* [Prompt]
Could you copy the data that follows exactly as written, but drop the pictures?

----

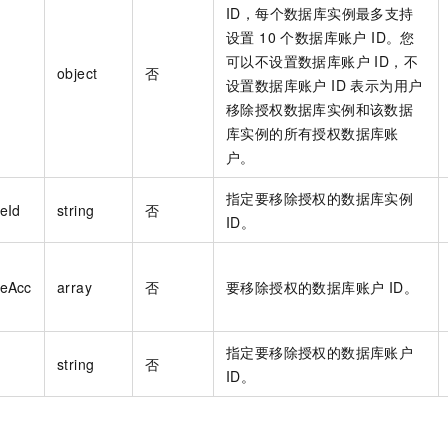
ID，每个数据库实例最多支持
设置 10 个数据库账户 ID。您
可以不设置数据库账户 ID，不
object
否
设置数据库账户 ID 表示为用户
移除授权数据库实例和该数据
库实例的所有授权数据库账
户。
指定要移除授权的数据库实例
eId
string
否
ID。
seAcc
array
否
要移除授权的数据库账户 ID。
指定要移除授权的数据库账户
string
否
ID。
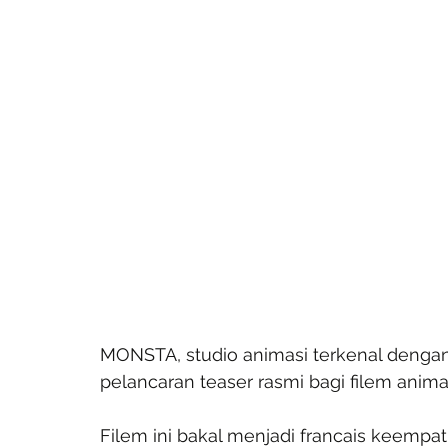
MONSTA, studio animasi terkenal deng
pelancaran teaser rasmi bagi filem anim
Filem ini bakal menjadi francais keemp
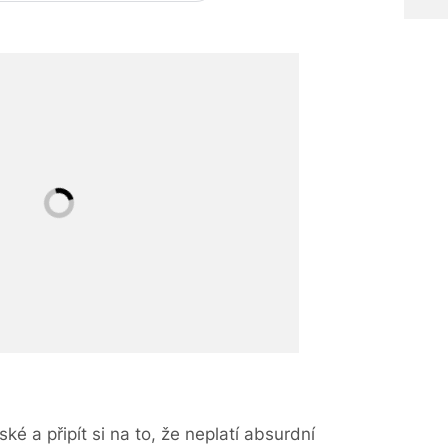
é a připít si na to, že neplatí absurdní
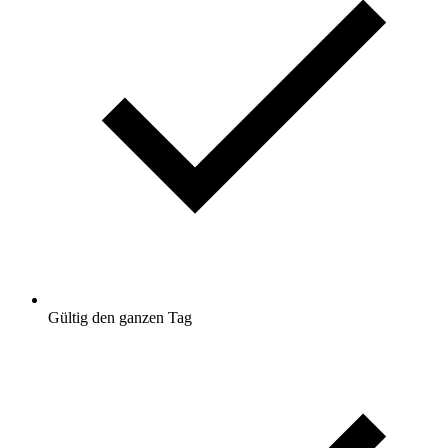
Gültig den ganzen Tag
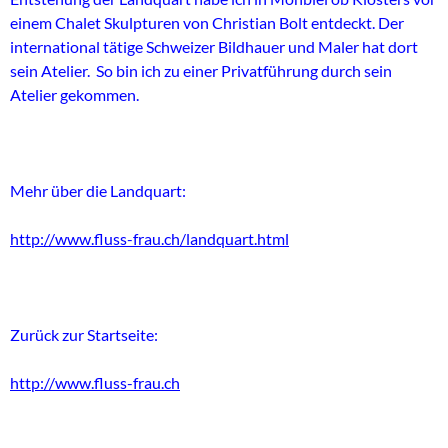
einem Chalet Skulpturen von Christian Bolt entdeckt. Der
international tätige Schweizer Bildhauer und Maler hat dort
sein Atelier. So bin ich zu einer Privatführung durch sein
Atelier gekommen.
Mehr über die Landquart:
http://www.fluss-frau.ch/landquart.html
Zurück zur Startseite:
http://www.fluss-frau.ch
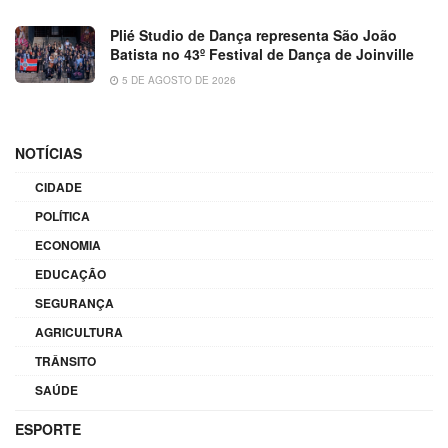
Plié Studio de Dança representa São João
Batista no 43º Festival de Dança de Joinville
5 DE AGOSTO DE 2026
NOTÍCIAS
CIDADE
POLÍTICA
ECONOMIA
EDUCAÇÃO
SEGURANÇA
AGRICULTURA
TRÂNSITO
SAÚDE
ESPORTE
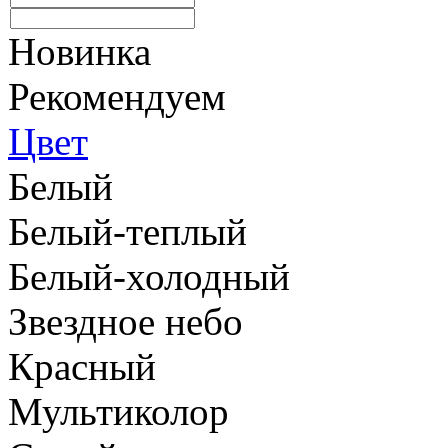
Новинка
Рекомендуем
Цвет
Белый
Белый-теплый
Белый-холодный
Звездное небо
Красный
Мультиколор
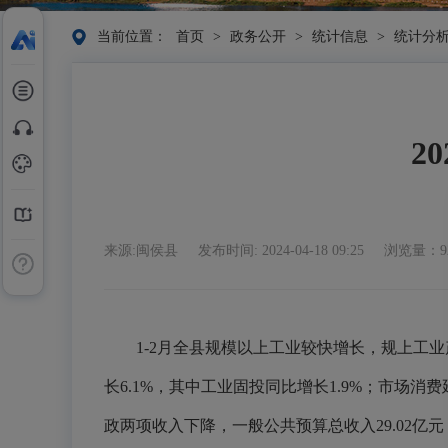
当前位置：
首页
>
政务公开
>
统计信息
>
统计分
2
来源:闽侯县
发布时间: 2024-04-18 09:25
浏览量：9
1-2月全县规模以上工业较快增长，规上工业
长6.1%，其中工业固投同比增长1.9%；市场消费延
政两项收入下降，一般公共预算总收入29.02亿元，下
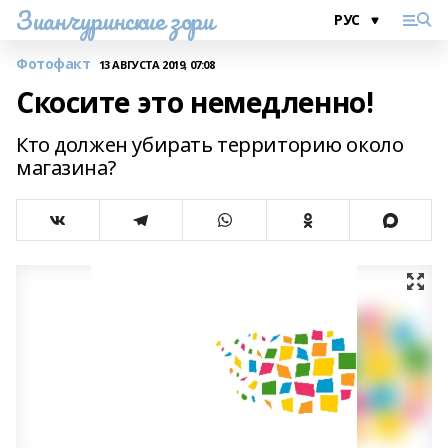
Зианчуринские зори
Фотофакт
13 АВГУСТА 2019, 07:08
Скосите это немедленно!
Кто должен убирать территорию около
магазина?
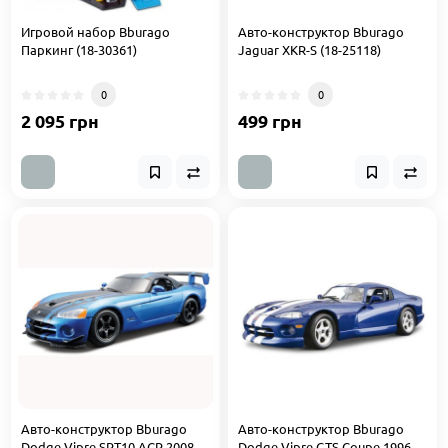
Игровой набор Bburago
Авто-конструктор Bburago
Паркинг (18-30361)
Jaguar XKR-S (18-25118)
0
0
2 095 грн
499 грн
Авто-конструктор Bburago
Авто-конструктор Bburago
Dodge Vipre SRT10 ACR 2008
Dodge Vipre GTS Coupe 1996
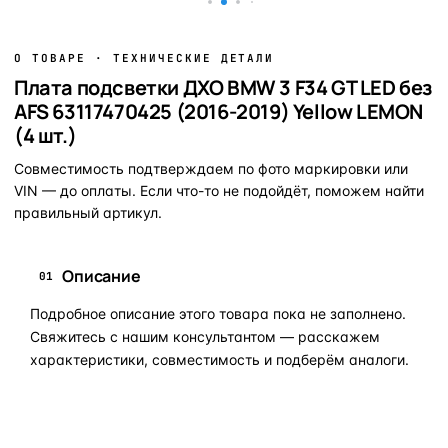
О ТОВАРЕ · ТЕХНИЧЕСКИЕ ДЕТАЛИ
Плата подсветки ДХО BMW 3 F34 GT LED без
AFS 63117470425 (2016-2019) Yellow LEMON
(4 шт.)
Совместимость подтверждаем по фото маркировки или
VIN — до оплаты. Если что-то не подойдёт, поможем найти
правильный артикул.
Описание
01
Подробное описание этого товара пока не заполнено.
Свяжитесь с нашим консультантом — расскажем
характеристики, совместимость и подберём аналоги.
Задать вопрос по товару в мессенджер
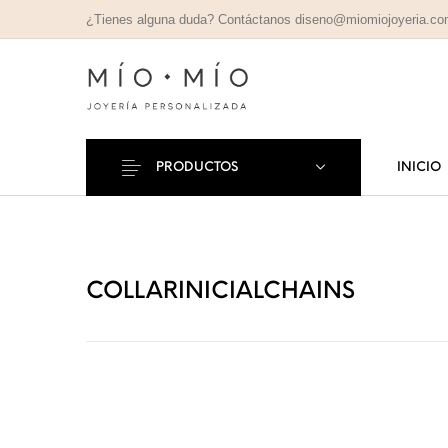
¿Tienes alguna duda? Contáctanos diseno@miomiojoyeria.c
PRODUCTOS
INICIO
COLLARES
PULSE
Nuevos Productos
PERSONALIZADOS
PERSONAL
COLLARINICIALCHAINS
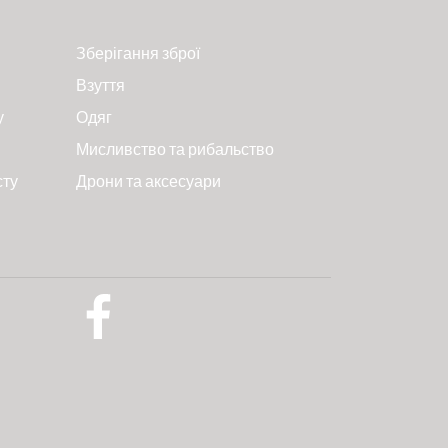
Зберігання зброї
Взуття
у
Одяг
Мисливство та рибальство
сту
Дрони та аксесуари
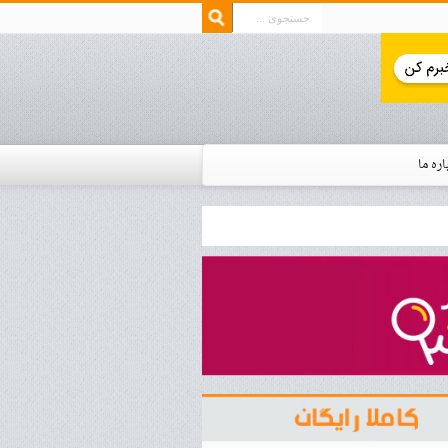
اره ما
ار زمان استخدام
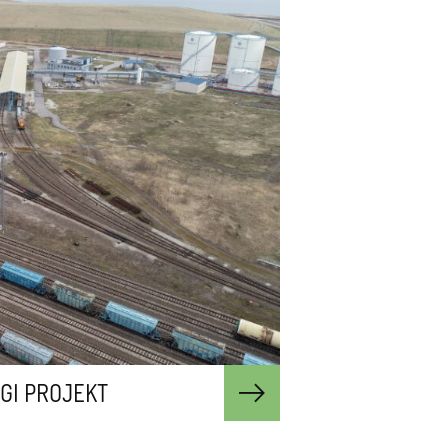
GI PROJEKT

----

* [Output for this exercise]
ID，每个数据库实例最多支持
设置 10 个数据库账户 ID。您
可以不设置数据库账户 ID，不
object
否
设置数据库账户 ID 表示为用户
移除授权数据库实例和该数据
库实例的所有授权数据库账
户。
指定要移除授权的数据库实例
eId
string
否
ID。
seAcc
array
否
要移除授权的数据库账户 ID。
指定要移除授权的数据库账户
string
否
ID。
MONSTA, studio animasi terkenal deng
pelancaran teaser rasmi bagi filem anim
Filem ini bakal menjadi francais keemp
é a připít si na to, že neplatí absurdní
Gültig den ganzen Tag
einem Chalet Skulpturen von Christian Bolt entdeckt. Der
international tätige Schweizer Bildhauer und Maler hat dort
sein Atelier. So bin ich zu einer Privatführung durch sein
Atelier gekommen.
Mehr über die Landquart:
http://www.fluss-frau.ch/landquart.html
Zurück zur Startseite:
http://www.fluss-frau.ch
Plié Studio de Dança representa São João
Batista no 43º Festival de Dança de Joinville
5 DE AGOSTO DE 2026
NOTÍCIAS
CIDADE
POLÍTICA
ECONOMIA
EDUCAÇÃO
SEGURANÇA
AGRICULTURA
TRÂNSITO
SAÚDE
ESPORTE
Новинка
Рекомендуем
Цвет
Белый
Белый-теплый
Белый-холодный
Звездное небо
Красный
Мультиколор
当前位置：
首页
>
政务公开
>
统计信息
>
统计分
2
来源:闽侯县
发布时间: 2024-04-18 09:25
浏览量：9
1-2月全县规模以上工业较快增长，规上工业
长6.1%，其中工业固投同比增长1.9%；市场消费延
政两项收入下降，一般公共预算总收入29.02亿元，下
Зианчуринские зори
Фотофакт
13 АВГУСТА 2019, 07:08
Скосите это немедленно!
Кто должен убирать территорию около
магазина?
Игровой набор Bburago
Авто-конструктор Bburago
Паркинг (18-30361)
Jaguar XKR-S (18-25118)
0
0
2 095 грн
499 грн
Авто-конструктор Bburago
Авто-конструктор Bburago
Dodge Vipre SRT10 ACR 2008
Dodge Vipre GTS Coupe 1996
О ТОВАРЕ · ТЕХНИЧЕСКИЕ ДЕТАЛИ
Плата подсветки ДХО BMW 3 F34 GT LED без
AFS 63117470425 (2016-2019) Yellow LEMON
(4 шт.)
Совместимость подтверждаем по фото маркировки или
VIN — до оплаты. Если что-то не подойдёт, поможем найти
правильный артикул.
Описание
01
Подробное описание этого товара пока не заполнено.
Свяжитесь с нашим консультантом — расскажем
характеристики, совместимость и подберём аналоги.
Задать вопрос по товару в мессенджер
¿Tienes alguna duda? Contáctanos diseno@miomiojoyeria.c
PRODUCTOS
INICIO
COLLARES
PULSE
Nuevos Productos
PERSONALIZADOS
PERSONAL
COLLARINICIALCHAINS
Зберігання зброї
Взуття
у
Одяг
Мисливство та рибальство
сту
Дрони та аксесуари
اره ما
ار زمان استخدام
GI PROJEKT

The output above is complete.